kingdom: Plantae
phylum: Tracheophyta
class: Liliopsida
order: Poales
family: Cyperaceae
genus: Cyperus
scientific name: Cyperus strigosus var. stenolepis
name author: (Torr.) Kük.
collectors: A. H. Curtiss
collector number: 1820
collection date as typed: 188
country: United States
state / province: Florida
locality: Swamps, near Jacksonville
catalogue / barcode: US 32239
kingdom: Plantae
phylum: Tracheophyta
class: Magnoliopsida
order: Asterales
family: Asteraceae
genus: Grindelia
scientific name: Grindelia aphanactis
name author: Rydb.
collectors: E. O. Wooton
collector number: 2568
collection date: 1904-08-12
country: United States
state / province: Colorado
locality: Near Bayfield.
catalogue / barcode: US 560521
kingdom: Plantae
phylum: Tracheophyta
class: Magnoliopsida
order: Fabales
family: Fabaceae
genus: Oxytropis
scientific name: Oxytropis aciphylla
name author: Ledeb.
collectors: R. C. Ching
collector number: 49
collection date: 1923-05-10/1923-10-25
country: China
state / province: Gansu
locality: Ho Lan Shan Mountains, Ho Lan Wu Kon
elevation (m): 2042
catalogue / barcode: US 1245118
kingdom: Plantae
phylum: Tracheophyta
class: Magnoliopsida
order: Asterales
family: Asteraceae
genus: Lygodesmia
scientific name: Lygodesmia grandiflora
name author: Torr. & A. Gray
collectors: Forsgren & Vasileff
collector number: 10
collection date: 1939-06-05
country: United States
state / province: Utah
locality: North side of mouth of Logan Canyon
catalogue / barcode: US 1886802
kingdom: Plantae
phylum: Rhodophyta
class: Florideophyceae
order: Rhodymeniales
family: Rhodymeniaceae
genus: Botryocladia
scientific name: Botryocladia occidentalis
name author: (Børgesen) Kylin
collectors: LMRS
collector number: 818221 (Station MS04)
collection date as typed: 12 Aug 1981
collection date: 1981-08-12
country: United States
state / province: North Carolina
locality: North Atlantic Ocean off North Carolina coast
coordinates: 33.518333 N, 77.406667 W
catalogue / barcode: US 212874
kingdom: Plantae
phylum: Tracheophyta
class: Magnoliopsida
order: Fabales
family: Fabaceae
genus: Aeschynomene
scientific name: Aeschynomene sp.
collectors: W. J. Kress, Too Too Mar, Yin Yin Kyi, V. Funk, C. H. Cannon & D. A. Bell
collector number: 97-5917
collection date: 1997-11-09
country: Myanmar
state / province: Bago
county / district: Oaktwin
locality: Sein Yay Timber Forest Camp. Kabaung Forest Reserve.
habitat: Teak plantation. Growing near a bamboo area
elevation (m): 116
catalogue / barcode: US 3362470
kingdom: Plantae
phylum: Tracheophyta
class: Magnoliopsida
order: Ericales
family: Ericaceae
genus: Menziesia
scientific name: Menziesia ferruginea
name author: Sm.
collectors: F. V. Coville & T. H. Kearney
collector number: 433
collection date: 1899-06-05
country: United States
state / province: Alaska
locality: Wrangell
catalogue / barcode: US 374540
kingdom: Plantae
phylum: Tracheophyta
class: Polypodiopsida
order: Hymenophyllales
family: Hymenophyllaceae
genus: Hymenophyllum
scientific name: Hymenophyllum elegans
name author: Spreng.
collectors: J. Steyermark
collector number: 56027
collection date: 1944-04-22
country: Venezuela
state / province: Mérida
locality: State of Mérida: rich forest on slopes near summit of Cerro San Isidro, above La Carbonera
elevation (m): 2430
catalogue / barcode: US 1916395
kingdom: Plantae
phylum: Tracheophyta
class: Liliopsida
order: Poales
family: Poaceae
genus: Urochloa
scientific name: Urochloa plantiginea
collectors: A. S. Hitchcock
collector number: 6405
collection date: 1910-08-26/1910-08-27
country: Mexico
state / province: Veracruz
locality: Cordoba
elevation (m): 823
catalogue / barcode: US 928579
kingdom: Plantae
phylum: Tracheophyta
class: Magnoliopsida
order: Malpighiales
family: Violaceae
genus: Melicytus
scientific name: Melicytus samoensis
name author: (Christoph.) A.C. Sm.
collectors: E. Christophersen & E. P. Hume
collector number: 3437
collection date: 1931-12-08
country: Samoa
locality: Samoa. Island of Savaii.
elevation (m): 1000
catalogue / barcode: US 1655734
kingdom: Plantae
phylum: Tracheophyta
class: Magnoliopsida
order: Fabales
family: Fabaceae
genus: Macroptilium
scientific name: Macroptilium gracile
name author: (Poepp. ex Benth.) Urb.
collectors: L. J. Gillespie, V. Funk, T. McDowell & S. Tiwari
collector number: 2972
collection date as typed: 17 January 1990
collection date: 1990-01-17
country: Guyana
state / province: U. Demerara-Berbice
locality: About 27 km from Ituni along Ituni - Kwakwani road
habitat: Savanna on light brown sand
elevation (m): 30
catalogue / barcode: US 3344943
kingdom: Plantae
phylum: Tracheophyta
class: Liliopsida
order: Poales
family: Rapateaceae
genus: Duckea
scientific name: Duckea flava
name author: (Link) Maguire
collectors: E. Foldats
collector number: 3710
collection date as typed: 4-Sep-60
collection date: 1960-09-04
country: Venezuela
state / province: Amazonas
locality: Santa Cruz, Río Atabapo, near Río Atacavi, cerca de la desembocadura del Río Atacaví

^^^^^^^^

Riscrivi tutti i dati riportati sopra sostituendo "locality" con "place" e lasciando invariato tutto il resto.

SOLUZIONE SVOLTA:
kingdom: Plantae
phylum: Tracheophyta
class: Liliopsida
order: Poales
family: Cyperaceae
genus: Cyperus
scientific name: Cyperus strigosus var. stenolepis
name author: (Torr.) Kük.
collectors: A. H. Curtiss
collector number: 1820
collection date as typed: 188
country: United States
state / province: Florida
place: Swamps, near Jacksonville
catalogue / barcode: US 32239
kingdom: Plantae
phylum: Tracheophyta
class: Magnoliopsida
order: Asterales
family: Asteraceae
genus: Grindelia
scientific name: Grindelia aphanactis
name author: Rydb.
collectors: E. O. Wooton
collector number: 2568
collection date: 1904-08-12
country: United States
state / province: Colorado
place: Near Bayfield.
catalogue / barcode: US 560521
kingdom: Plantae
phylum: Tracheophyta
class: Magnoliopsida
order: Fabales
family: Fabaceae
genus: Oxytropis
scientific name: Oxytropis aciphylla
name author: Ledeb.
collectors: R. C. Ching
collector number: 49
collection date: 1923-05-10/1923-10-25
country: China
state / province: Gansu
place: Ho Lan Shan Mountains, Ho Lan Wu Kon
elevation (m): 2042
catalogue / barcode: US 1245118
kingdom: Plantae
phylum: Tracheophyta
class: Magnoliopsida
order: Asterales
family: Asteraceae
genus: Lygodesmia
scientific name: Lygodesmia grandiflora
name author: Torr. & A. Gray
collectors: Forsgren & Vasileff
collector number: 10
collection date: 1939-06-05
country: United States
state / province: Utah
place: North side of mouth of Logan Canyon
catalogue / barcode: US 1886802
kingdom: Plantae
phylum: Rhodophyta
class: Florideophyceae
order: Rhodymeniales
family: Rhodymeniaceae
genus: Botryocladia
scientific name: Botryocladia occidentalis
name author: (Børgesen) Kylin
collectors: LMRS
collector number: 818221 (Station MS04)
collection date as typed: 12 Aug 1981
collection date: 1981-08-12
country: United States
state / province: North Carolina
place: North Atlantic Ocean off North Carolina coast
coordinates: 33.518333 N, 77.406667 W
catalogue / barcode: US 212874
kingdom: Plantae
phylum: Tracheophyta
class: Magnoliopsida
order: Fabales
family: Fabaceae
genus: Aeschynomene
scientific name: Aeschynomene sp.
collectors: W. J. Kress, Too Too Mar, Yin Yin Kyi, V. Funk, C. H. Cannon & D. A. Bell
collector number: 97-5917
collection date: 1997-11-09
country: Myanmar
state / province: Bago
county / district: Oaktwin
place: Sein Yay Timber Forest Camp. Kabaung Forest Reserve.
habitat: Teak plantation. Growing near a bamboo area
elevation (m): 116
catalogue / barcode: US 3362470
kingdom: Plantae
phylum: Tracheophyta
class: Magnoliopsida
order: Ericales
family: Ericaceae
genus: Menziesia
scientific name: Menziesia ferruginea
name author: Sm.
collectors: F. V. Coville & T. H. Kearney
collector number: 433
collection date: 1899-06-05
country: United States
state / province: Alaska
place: Wrangell
catalogue / barcode: US 374540
kingdom: Plantae
phylum: Tracheophyta
class: Polypodiopsida
order: Hymenophyllales
family: Hymenophyllaceae
genus: Hymenophyllum
scientific name: Hymenophyllum elegans
name author: Spreng.
collectors: J. Steyermark
collector number: 56027
collection date: 1944-04-22
country: Venezuela
state / province: Mérida
place: State of Mérida: rich forest on slopes near summit of Cerro San Isidro, above La Carbonera
elevation (m): 2430
catalogue / barcode: US 1916395
kingdom: Plantae
phylum: Tracheophyta
class: Liliopsida
order: Poales
family: Poaceae
genus: Urochloa
scientific name: Urochloa plantiginea
collectors: A. S. Hitchcock
collector number: 6405
collection date: 1910-08-26/1910-08-27
country: Mexico
state / province: Veracruz
place: Cordoba
elevation (m): 823
catalogue / barcode: US 928579
kingdom: Plantae
phylum: Tracheophyta
class: Magnoliopsida
order: Malpighiales
family: Violaceae
genus: Melicytus
scientific name: Melicytus samoensis
name author: (Christoph.) A.C. Sm.
collectors: E. Christophersen & E. P. Hume
collector number: 3437
collection date: 1931-12-08
country: Samoa
place: Samoa. Island of Savaii.
elevation (m): 1000
catalogue / barcode: US 1655734
kingdom: Plantae
phylum: Tracheophyta
class: Magnoliopsida
order: Fabales
family: Fabaceae
genus: Macroptilium
scientific name: Macroptilium gracile
name author: (Poepp. ex Benth.) Urb.
collectors: L. J. Gillespie, V. Funk, T. McDowell & S. Tiwari
collector number: 2972
collection date as typed: 17 January 1990
collection date: 1990-01-17
country: Guyana
state / province: U. Demerara-Berbice
place: About 27 km from Ituni along Ituni - Kwakwani road
habitat: Savanna on light brown sand
elevation (m): 30
catalogue / barcode: US 3344943
kingdom: Plantae
phylum: Tracheophyta
class: Liliopsida
order: Poales
family: Rapateaceae
genus: Duckea
scientific name: Duckea flava
name author: (Link) Maguire
collectors: E. Foldats
collector number: 3710
collection date as typed: 4-Sep-60
collection date: 1960-09-04
country: Venezuela
state / province: Amazonas
place: Santa Cruz, Río Atabapo, near Río Atacavi, cerca de la desembocadura del Río Atacaví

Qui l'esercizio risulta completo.